I've been fiddling around with a brushed DC motor, a 2N2222 and an arduino's PWM to get different speeds out of my motor. Now, based on a video tutorial I watched on youtube, It was recommended to put a 1k Ohm resitor between the PWM pin and the base, apparently to protect the arduino in case the transistor screwed up. I did what I was told to do, following this schematic (My power supply is 1.5V and R1 is 1K, not 220)My power supply is 1.5V and R1 is 1K

But the motor would not turn when the microcontroller pin would output 5V ( full duty). So I figured, ights, let me not mess around with my arduino in case that was the problem, so I connected the base, throught the 1k resistor, to the same 1.5V powering the motor…still nothing…put a new 1k resistor…still nothing…so I romoved the 1k Ohm resistor and plugged my base straight to the 1.5v source and the motor started turning.

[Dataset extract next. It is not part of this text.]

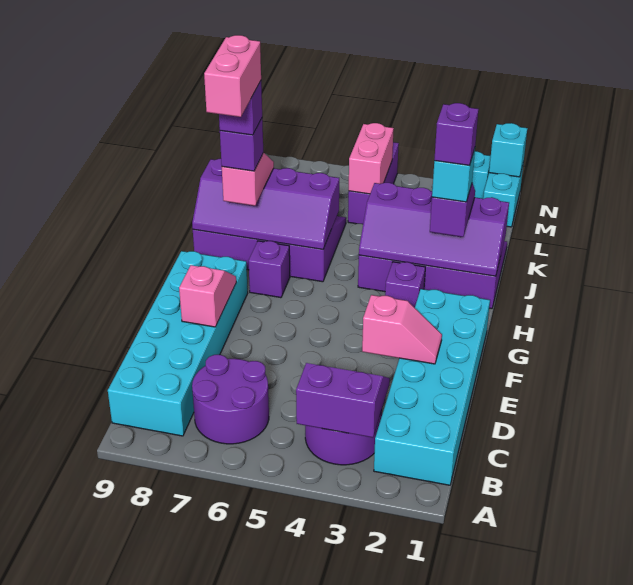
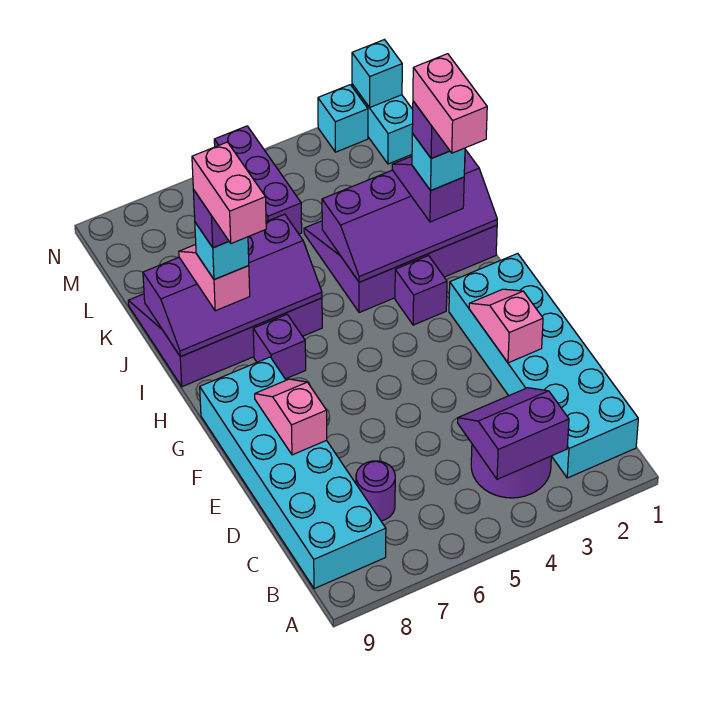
purple round brick B6:C7 level 1 -> purple round brick C7 level 1
pink slope E2:E3 level 2 top 3 -> pink slope E2:F2 level 2 top E
purple brick I8 level 4 -> cyan brick I8 level 4
pink brick L5:M5 level 2 -> pink brick H2:I2 level 6

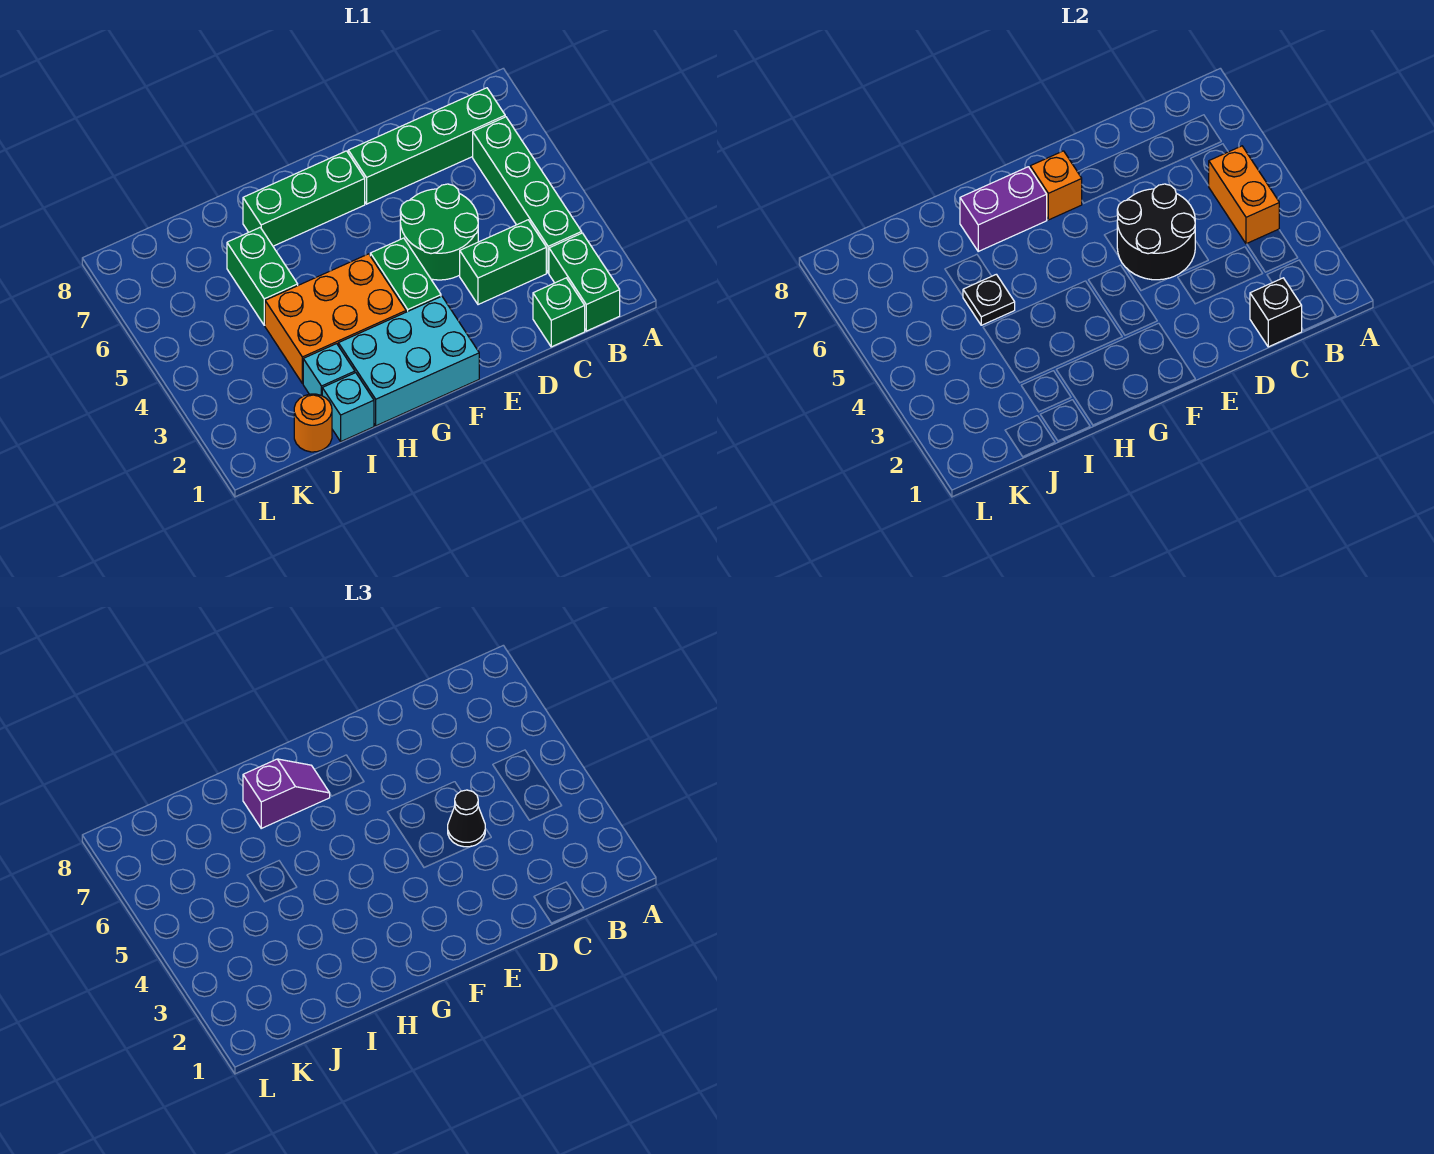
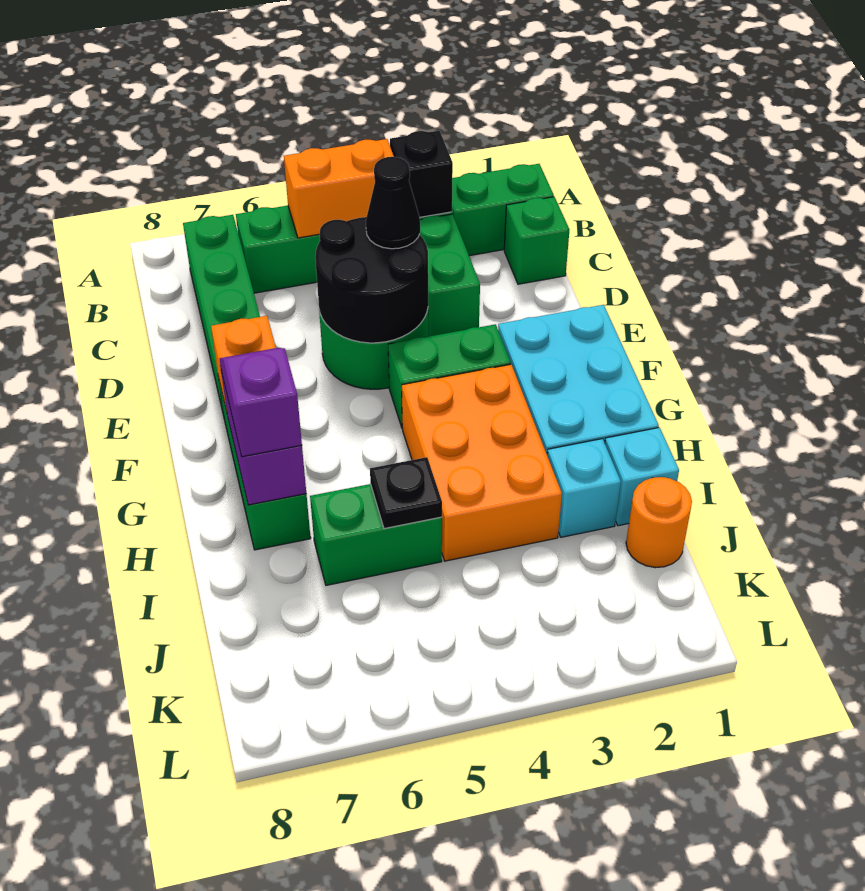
black brick C1 level 2 -> black brick B3 level 2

Can someone please explain to me why that is? From what I've been reading, isn't the voltage at the base what determines the current flowing from the collector to the emmiter? -_- <– Confused face

Best Answer

The motor needs a certain amount of current in order to turn. How much current is allowed to pass through the transistor from collector to emitter, and hence through the motor, is controlled by the current passing through the transistor from base to emitter times the transistor's current gain, known as "hfe". The base resistor reduced this current to too low a value to allow the motor to turn even when amplified by the transistor. Use what you know about the motor's required current, the voltage across the transistor from base to emitter during saturation, the voltage from MCU pin to emitter, and the transistor's hfe to calculate the correct maximum value of resistor to use. E.g.:

300mA (Imotor) / 70A/A (hfe) = 4.2mA
(5V (VMCU) - 0.7V (VBE(SAT)) )/4.2mA = 1.024 kohm

Note that the motor voltage supply is not involved in these calculations, but it still must be high enough after subtracting the voltage from collector to emitter as per motor specifications.